_Reading text:_

------------------------------

Origins of the Assize System
The origins of the system of assizes, based on regular journeys by the judges to groups of counties, with fixed stopping places at the more prominent towns, which was to continue down to the Courts Act 1971 and the creation of the Crown Court, can be traced to a number of features of royal justice during the 12th to 14th centuries. Nevertheless, the manner in which the justices of assize emerged as the supreme judicial authorities outside London was not necessarily intended or foreseen.
The appointment from the thirteenth century of local knights and members of the gentry as keepers of the peace (later justices of the peace), and the gradual transfer to them from the time of the Tudors of local administrative and judicial responsibilities, was accompanied by supervision of their activities by the justices of assize as agents of the Privy Council. This was particularly the case during the Elizabethan and early-Stuart periods by which time also the system of assizes, divided into six circuits in England and based on the Court of Great Sessions in Wales and Chester, effectively monopolised the higher sphere of justice outside London. Except in the counties palatine of Durham and Lancaster, under their respective clerks of the crown, the administrative work of each circuit was now formally under the control of a clerk of assize, though forbidden by the Justices of Assize, etc Act 1541 from acting as counsel within his own circuit. These clerks, who had assumed the duties of the clerks of the crown (now effectively separated from the clerks of the peace by an act of 1545) were the successors to those who, in earlier centuries, accompanied the judges on their circuits.
Functions of the Justices of Assize
In going on their circuits the formal business of the judges was regulated by the issue to them of five commissions: of the peace; of oyer and terminer; of general gaol delivery; of assize; and of nisi prius. Their extra-judicial supervision of local administration was much reduced following the Civil War. For much of the 16th and 17th centuries they were also involved in the religious and political manoeuvres of the crown. After the revolutionary settlement of 1689 their political influence was to decline, so that by the beginning of the 18th century their role was principally judicial. In this capacity they dealt with the more serious criminal cases including cases remitted to them from courts of quarter sessions by justices of the peace. With those courts they also dealt with actions against local authorities for failing to maintain their highways etc and they also heard civil causes referred to them from the central courts of common law at nisi prius.
The Assize System, 1830-1913
It was not until 1830 that there was any change in the organisation of the assize courts as they had existed for nearly 300 years. By the Law Terms Act of that year, the Court of Great Sessions was abolished and the Welsh counties and Chester were brought into the general circuit system. Shortly afterwards, by the Central Criminal Court Act 1834, the administration of justice in the metropolis and adjacent areas was unified in a newly-created Central Criminal Court, which took over the jurisdiction previously exercised outside the circuit system at the ancient Old Bailey and Guildhall sessions under criminal commissions for London and Middlesex. Under a further act of 1856 the Central Criminal Court could also hear cases outside its ordinary jurisdiction to ensure a fair trial where local prejudice existed or when, due to its frequent sessions, it could offer an early trial and so avoid the delay involved in waiting for the next assizes.

------------------------------

_Given information:_
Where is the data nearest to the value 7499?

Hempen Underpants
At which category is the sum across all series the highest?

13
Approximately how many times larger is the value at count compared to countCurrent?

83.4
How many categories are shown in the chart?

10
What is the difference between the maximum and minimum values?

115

------------------------------

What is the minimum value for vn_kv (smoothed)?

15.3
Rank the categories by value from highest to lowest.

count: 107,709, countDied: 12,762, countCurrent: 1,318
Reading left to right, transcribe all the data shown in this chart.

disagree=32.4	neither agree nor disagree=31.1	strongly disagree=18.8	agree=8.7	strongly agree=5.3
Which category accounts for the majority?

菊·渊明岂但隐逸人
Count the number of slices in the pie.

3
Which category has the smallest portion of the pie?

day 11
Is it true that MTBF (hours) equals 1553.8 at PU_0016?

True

------------------------------

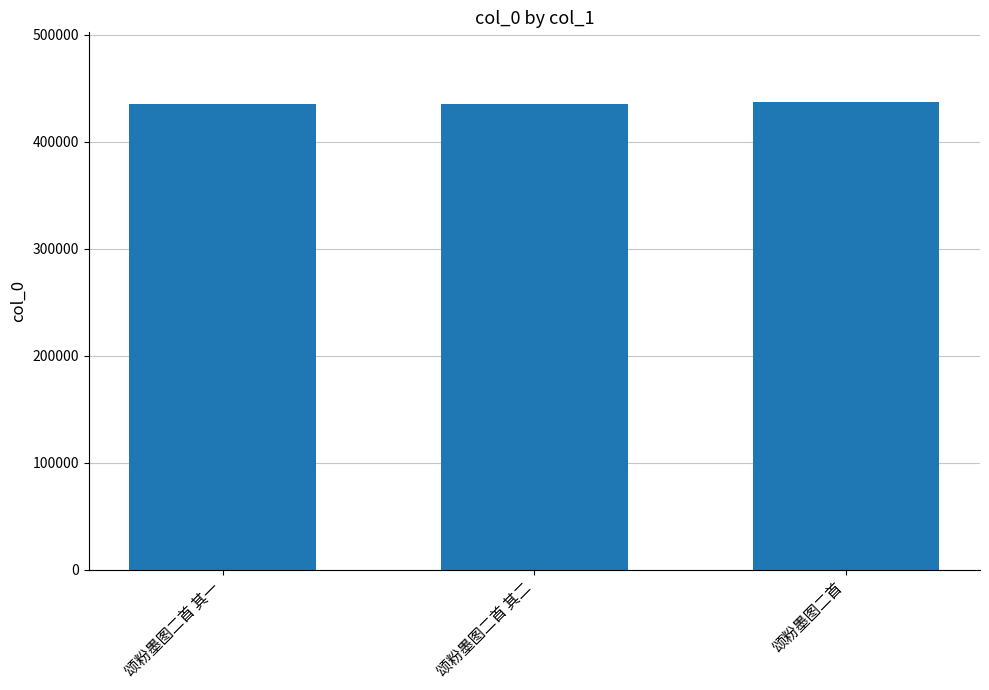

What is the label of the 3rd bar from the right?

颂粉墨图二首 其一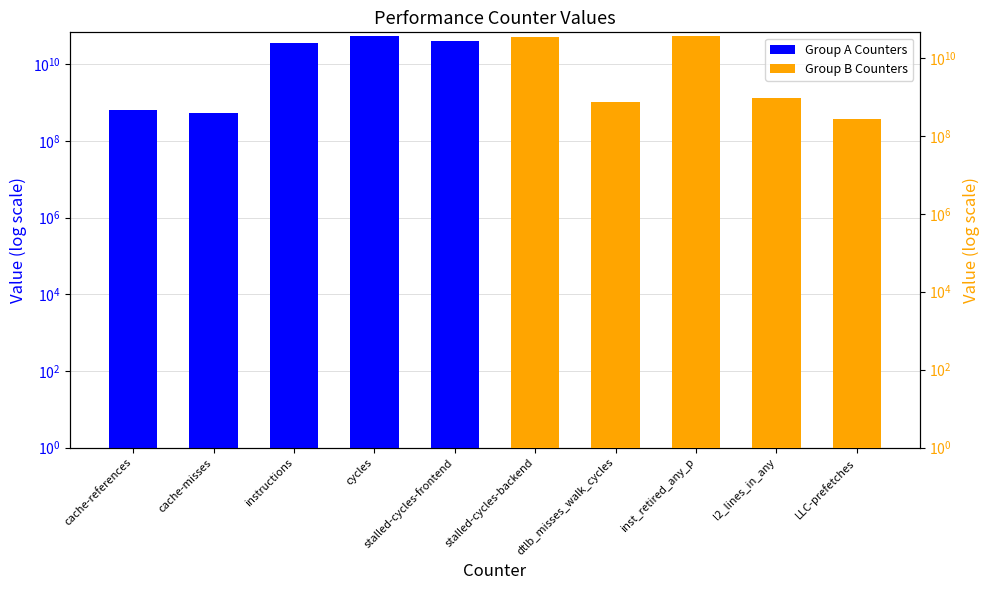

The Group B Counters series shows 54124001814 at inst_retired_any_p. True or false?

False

------------------------------

_Using the information:_
A. List the five commissions that the text on the assize system says were issued to the judges for their circuits.
B. Resume the text on the assize system and continue it past its final sentence.
The material above is separate from the text on the assize system.

_List of answers:_
A.
- Of the peace
- Of oyer and terminer
- Of general gaol delivery
- Of assize
- Of nisi prius

B.
At the time of its creation the Central Criminal Court was also empowered to deal with offences committed on the high seas, previously tried at the Admiralty Sessions, and this power was extended to the justices of assize under the Admiralty Offences Act 1844.
Alongside the strengthening of the administration of criminal justice in London, mainly at the expense of the Home Circuit, the period also saw some reduction in the nisi prius business of assizes, partly on account of the greater accessibility of the capital from the provinces, due to better and cheaper transport, and partly as a result of the creation of County Courts, under the County Courts Act 1846. In 1863 minor changes were effected in the organisation of the circuits and further changes resulted from the Supreme Court of Judicature Act 1873. Under this act the jurisdiction of courts constituted under commissions of assize etc passed to the High Court of Justice and trials under such commissions in the counties palatine of Durham and Lancaster were thereafter dealt with in the same way as in the rest of England and Wales.
An order in Council of the 5 February 1876 reformed the assize circuits (details will be found below).
Further consequences of the Judicature Act of 1873 were the establishment of District Registries of the High Court of Justice (which handled, among other things, work in connection with assize cases heard at nisi prius), and the provision of a right of appeal in civil causes to the Court of Appeal. Criminal appeal remained limited until the establishment of a Court of Criminal Appeal under the Criminal Appeal Act 1907, which abolished the ancient writ of error in such cases and resulted in the demise of the Court for the Consideration of Crown Cases Reserved. The Court of Criminal Appeal sat for nearly 60 years until its existence as a separate body was ended by the Criminal Appeal Act 1966 which resulted in its jurisdiction passing to the Court of Appeal.
The Winter Assizes Acts of 1876 and 1877 and the Spring Assizes Act of 1879 made provision for prisoners awaiting trial in counties in which Winter and Spring assizes were not held to be tried in the sessions of neighbouring counties where they were, under the terms of orders in Council made to that effect.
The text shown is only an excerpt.